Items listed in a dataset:
+++
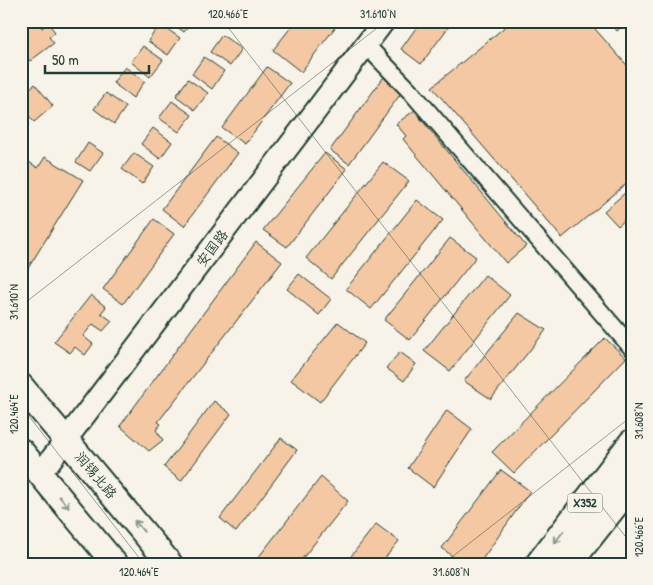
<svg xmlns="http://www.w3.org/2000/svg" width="653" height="585" font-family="'Patrick Hand','LXGW WenKai TC',sans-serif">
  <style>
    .building { fill: #f4c8a3; stroke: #1f3d34 }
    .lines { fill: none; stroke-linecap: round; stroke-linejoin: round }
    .minor-casing { stroke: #1f3d34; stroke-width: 20 }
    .tertiary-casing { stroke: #1f3d34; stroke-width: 25 }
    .secondary-casing { stroke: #1f3d34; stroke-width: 28 }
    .primary-casing { stroke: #1f3d34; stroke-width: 30 }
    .minor { stroke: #f7f3e8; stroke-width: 16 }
    .tertiary { stroke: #f7f3e8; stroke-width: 21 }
    .secondary { stroke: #f7f3e8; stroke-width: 24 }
    .primary { stroke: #f7f3e8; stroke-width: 26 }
    .oneway { stroke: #8b988e }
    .ticks { fill: none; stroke: #1f3d34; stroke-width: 1; stroke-opacity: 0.45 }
    .labels { text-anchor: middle; stroke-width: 4; stroke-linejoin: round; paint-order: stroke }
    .shield { fill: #f7f3e8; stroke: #60746a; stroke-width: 1 }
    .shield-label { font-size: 12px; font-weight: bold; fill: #1f3d34 }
    .street-label { font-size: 14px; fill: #1f3d34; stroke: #f7f3e8 }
    .neatline { fill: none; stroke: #1f3d34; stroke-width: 2 }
    .ticks-label { font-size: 12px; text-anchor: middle; fill: #1f3d34 }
  </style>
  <rect width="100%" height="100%" fill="#f7f3e8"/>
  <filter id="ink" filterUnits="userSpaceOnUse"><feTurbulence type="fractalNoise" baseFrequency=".02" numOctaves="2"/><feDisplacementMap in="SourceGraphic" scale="10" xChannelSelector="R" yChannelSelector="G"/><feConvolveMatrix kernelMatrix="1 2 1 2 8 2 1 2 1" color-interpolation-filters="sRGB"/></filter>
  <g filter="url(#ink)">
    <path class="building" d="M35,21H37L42,28L48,23L55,32L49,37L54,43L30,61L25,55L21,58V32Z
      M169,21H192L184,32Z
      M296,21H340L301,72L273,50Z
      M421,21H453L421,64L401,49Z
      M512,21H588L632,71V179L562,238L432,87Z
      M609,21H628L617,31Z
      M160,24L180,38L168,55L148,41Z
      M222,35L242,49L230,66L210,52Z
      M143,46L163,60L150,77L131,62Z
      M204,57L224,71L212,89L192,74Z
      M125,67L145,81L133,98L113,83Z
      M267,67L290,83L245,144L222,128Z
      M386,74L405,88L349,164L330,150Z
      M188,79L208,93L195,110L176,96Z
      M35,84L53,106L34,122L21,106V96Z
      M106,93L126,107L114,124L94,109Z
      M172,101L192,115L179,132L159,118Z
      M419,107L424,114L420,118L526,246L506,263L403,139L406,136L396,124Z
      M21,114L29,124L21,130Z
      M153,128L172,142L160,159L141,144Z
      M216,137L238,153L184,226L162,209Z
      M88,143L103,153L90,171L76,162Z
      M134,153L154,167L142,184L122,169Z
      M325,153L347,169L287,247L263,230Z
      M45,157L83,180L25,273L21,270V168L26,160L38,168Z
      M383,162L409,181L331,279L306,258Z
      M632,187V214L618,226L604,211Z
      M417,200L443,220L371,309L346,289Z
      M154,219L174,234L123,304L103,289Z
      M450,238L476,257L410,340L384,320Z
      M256,242L282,262L158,422L161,424L156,430L163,440L149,451L120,426Z
      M299,274L331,299L319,315L287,289Z
      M485,275L510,295L450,371L424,351Z
      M91,295L106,307L101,313L112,321L103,331L93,324L83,336L93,344L85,355L75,347L70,353L54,342Z
      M519,313L546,330L491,399L464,381Z
      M338,322L365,343L320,402L291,380Z
      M605,338L626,358L514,473L492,452Z
      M400,352L416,364L404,381L386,368Z
      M214,401L231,414L181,481L164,467Z
      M447,410L472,429L433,487L408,468Z
      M281,438L297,450L236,532L220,518Z
      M501,470L530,491L479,564H462L442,548Z
      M321,477L348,501L298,564H256L254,563Z
      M376,524L399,541L380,564H345Z"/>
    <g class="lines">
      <defs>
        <path id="minor" d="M366,45L413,94L632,348"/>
        <path id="tertiary" d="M40,474L384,21"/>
        <path id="secondary" d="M21,386L170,564
          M21,451L115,564"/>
        <path id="primary" d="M539,564L632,443
          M568,564L632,483"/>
      </defs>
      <use href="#minor" class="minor-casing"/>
      <use href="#tertiary" class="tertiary-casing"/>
      <use href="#secondary" class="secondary-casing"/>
      <use href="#primary" class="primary-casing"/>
      <use href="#minor" class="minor"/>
      <use href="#tertiary" class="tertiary"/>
      <use href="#secondary" class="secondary"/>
      <use href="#primary" class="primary"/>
    </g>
    <defs><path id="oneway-shaft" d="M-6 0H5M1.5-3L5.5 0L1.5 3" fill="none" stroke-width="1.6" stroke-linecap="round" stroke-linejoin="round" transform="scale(1.25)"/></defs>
    <g class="oneway">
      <use href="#oneway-shaft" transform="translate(64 502) rotate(50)"/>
      <use href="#oneway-shaft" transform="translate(139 526) rotate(-130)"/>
      <use href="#oneway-shaft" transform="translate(559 537) rotate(127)"/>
    </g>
  </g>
  <path class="ticks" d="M223,21L632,545M21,306L386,21M21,406L144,564M443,564L632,416"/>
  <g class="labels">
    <rect class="shield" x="567.5" y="493.5" width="35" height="19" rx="4"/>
    <g class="shield-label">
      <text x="585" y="507">X352</text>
    </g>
    <g class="street-label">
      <text transform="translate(212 248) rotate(-53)" y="5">安国路</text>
      <text transform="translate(96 475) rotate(50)" y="5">润锡北路</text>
    </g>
  </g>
  <rect width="653" height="585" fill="none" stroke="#f7f3e8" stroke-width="55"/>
  <path d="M45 65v8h104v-8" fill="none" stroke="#1f3d34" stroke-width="2.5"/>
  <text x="52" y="65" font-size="15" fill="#1f3d34" stroke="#f7f3e8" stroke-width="4" paint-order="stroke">50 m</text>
  <rect x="28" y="28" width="598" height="530" class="neatline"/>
  <g class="ticks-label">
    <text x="228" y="18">120.466°E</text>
    <text x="378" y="18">31.610°N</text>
    <text transform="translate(14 302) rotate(-90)" y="4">31.610°N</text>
    <text transform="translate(14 414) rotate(-90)" y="4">120.464°E</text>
    <text transform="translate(639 421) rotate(-90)" y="4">31.608°N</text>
    <text transform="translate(639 537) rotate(-90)" y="4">120.466°E</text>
    <text x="139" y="576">120.464°E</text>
    <text x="451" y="576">31.608°N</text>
  </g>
</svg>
+++
Your answer should be each line from the entries that includes the string "lines".

    .lines { fill: none; stroke-linecap: round; stroke-linejoin: round }
    <g class="lines">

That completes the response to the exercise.